A lot of my friends don't seem to get this. They think I live in Sanibel all year round and can't quite grasp the fact that I don't. I don't think I'm purposely trying to mislead anyone, particularly the state of New Jersey. New Jersey would like to collect a state income tax from me but I'd need to live in New Jersey for at least six months of the year. I don't.

Besides, I like the change of seasons. It's too hot in Sanibel during the summer months and too cold in New Jersey during the winter months. Thus I join a legion of snowbirds that have the best of all worlds.

Then I call my voice mail in Sanibel. I have a week old message. It's from another friend. "I've been trying to reach you. Why don't you return my calls?"

I call him back and tell him that I'm not in Sanibel but in New Jersey. He promptly said, "I thought you live in Sanibel all the time." And I go through my litany again explaining how I move back and forth with the change of seasons. I thought he got the message until the next time I called my Sanibel voice mail and got the exact same message from him.

I was on a business conference call a few weeks ago and one of the participants started the conversation by asking me what the weather is like in Sanibel and if I was sitting by my pool taking part in the call. I politely told him that I was taking the call in New Jersey and not in Sanibel.

He said, "Oh, I thought you lived in Sanibel all year long."

And the reverse happens as well. I might just be sitting by my pool in Sanibel when the phone rings. The person says "I just tried your number in New Jersey. I thought you'd be there. Don't you live in New Jersey and get to Sanibel here and there?"

I explained to him that it was January and was clearly my time to be in Sanibel. "Oh, so you're there during the winter and up north the rest of the year?"

"Duh," I wanted to say but didn't want to lose a friendship. "Yes, I think you've got it. You've really got it," I said instead. But he persisted. "Does that mean you have two different addresses? One for Sanibel and one for New Jersey?"

Is being a snowbird that difficult to understand? "Yes, "I said. "I have two different addresses. I'll be happy to give you all my contact information for Sanibel and New Jersey as well as the exact dates I'm in each area."
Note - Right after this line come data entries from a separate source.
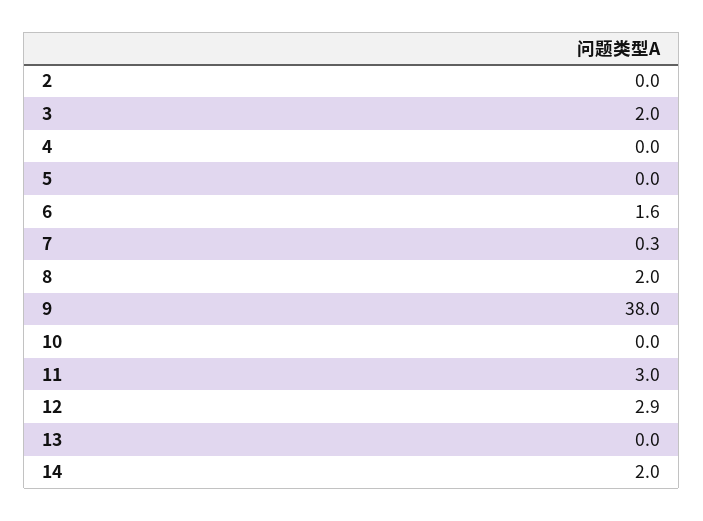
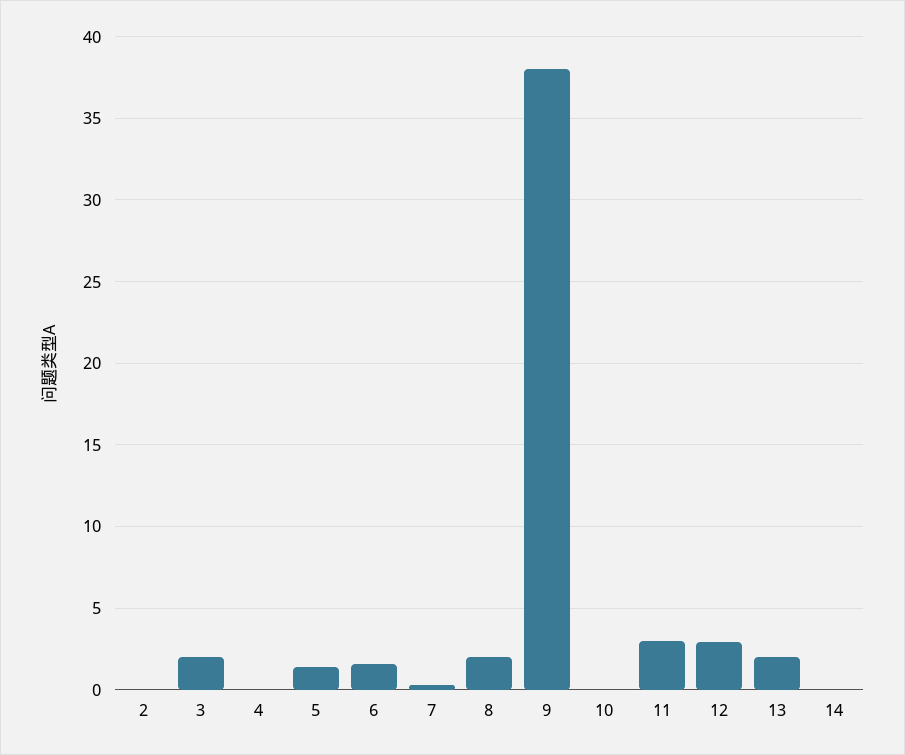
  {
    "2": 0,
    "3": 2,
    "4": 0,
-   "5": 0,
+   "5": 1.5,
    "6": 1.6,
    "7": 0.3,
    "8": 2,
    "9": 38,
    "10": 0,
    "11": 3,
    "12": 2.9,
-   "13": 0,
+   "13": 2,
-   "14": 2
+   "14": 0
  }

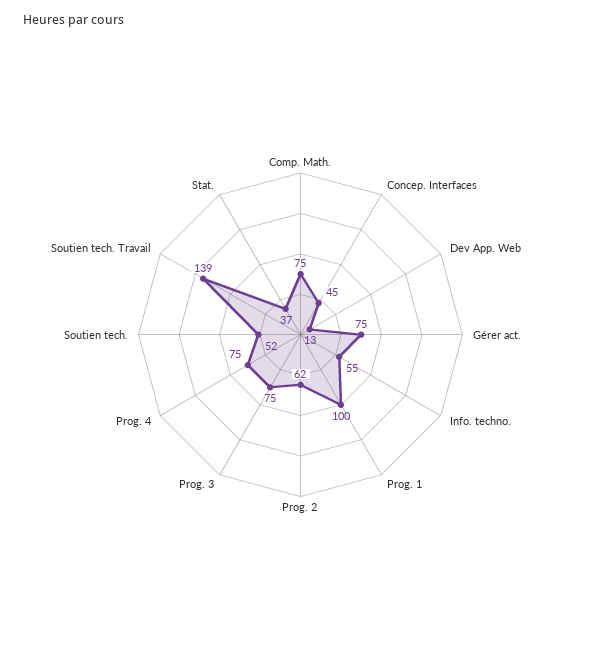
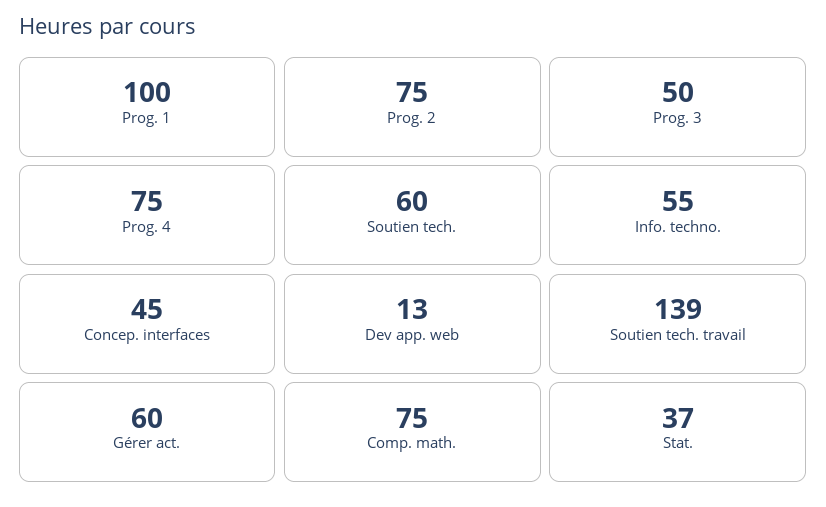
  {
    "Comp. Math.": 75,
    "Concep. Interfaces": 45,
    "Dev App. Web": 13,
-   "Gérer act.": 75,
+   "Gérer act.": 60,
    "Info. techno.": 55,
    "Prog. 1": 100,
-   "Prog. 2": 62,
+   "Prog. 2": 75,
-   "Prog. 3": 75,
+   "Prog. 3": 50,
    "Prog. 4": 75,
-   "Soutien tech.": 52,
+   "Soutien tech.": 60,
    "Soutien tech. Travail": 139,
    "Stat.": 37
  }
"Yes, that would be very helpful," he agreed.

So when I was in Sanibel last January he called me in New Jersey. When I returned his call he said "Are you in Sanibel now?"

If I had had possession of a snowball in Sanibel I would have launched it and thrown a 201-mile per hour fast ball right through his scalp and directly into his brain. Instead I said, "Yes, I'm in Sanibel now."

Do I need to write up an itinerary as to when I'm in Sanibel and New Jersey for my friends to understand? Don't they get it that I'm in Sanibel primarily during the winter months and up north the rest of the time? I suppose I can do call forwarding to make sure all calls come in to me wherever I am. And I suppose that I can direct all callers to use my cell phone and not the landlines which cause confusion.

Yes, I could make use of modern technology to allow people to reach me instantly no matter where I am. So why don't I? Because I wouldn't have a subject to write a column about, that's why.